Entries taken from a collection
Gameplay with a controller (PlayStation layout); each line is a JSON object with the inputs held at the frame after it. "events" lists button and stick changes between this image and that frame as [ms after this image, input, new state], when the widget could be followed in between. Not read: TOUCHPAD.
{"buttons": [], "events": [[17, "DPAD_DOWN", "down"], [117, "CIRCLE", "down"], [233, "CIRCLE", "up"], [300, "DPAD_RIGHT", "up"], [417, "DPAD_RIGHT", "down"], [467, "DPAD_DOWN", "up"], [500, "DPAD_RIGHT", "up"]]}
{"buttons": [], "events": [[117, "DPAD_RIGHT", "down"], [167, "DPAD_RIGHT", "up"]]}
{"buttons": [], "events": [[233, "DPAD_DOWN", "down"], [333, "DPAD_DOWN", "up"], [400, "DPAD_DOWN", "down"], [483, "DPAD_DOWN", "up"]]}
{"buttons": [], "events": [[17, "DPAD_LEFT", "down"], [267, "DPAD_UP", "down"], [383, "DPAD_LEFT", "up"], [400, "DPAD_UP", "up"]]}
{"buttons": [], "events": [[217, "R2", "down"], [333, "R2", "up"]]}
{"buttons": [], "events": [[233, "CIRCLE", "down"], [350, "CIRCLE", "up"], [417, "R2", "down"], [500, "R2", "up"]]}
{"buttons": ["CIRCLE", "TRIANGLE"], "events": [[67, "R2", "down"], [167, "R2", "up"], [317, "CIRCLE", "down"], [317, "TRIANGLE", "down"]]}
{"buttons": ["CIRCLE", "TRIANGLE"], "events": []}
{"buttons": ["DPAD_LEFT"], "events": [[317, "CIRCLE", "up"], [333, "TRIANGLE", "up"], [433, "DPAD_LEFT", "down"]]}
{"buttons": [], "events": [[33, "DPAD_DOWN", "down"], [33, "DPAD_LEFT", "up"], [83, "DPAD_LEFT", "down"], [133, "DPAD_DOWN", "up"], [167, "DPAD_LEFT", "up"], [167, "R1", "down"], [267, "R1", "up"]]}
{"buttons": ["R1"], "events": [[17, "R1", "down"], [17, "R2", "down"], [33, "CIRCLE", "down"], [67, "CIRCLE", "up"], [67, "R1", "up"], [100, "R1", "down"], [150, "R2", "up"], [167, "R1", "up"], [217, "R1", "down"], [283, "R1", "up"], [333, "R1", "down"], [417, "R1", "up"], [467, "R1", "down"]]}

● Goal of the exercise: Among the records, count every line where "TRIANGLE" appears. Reply with the total alone.

● Answer for this exercise: 3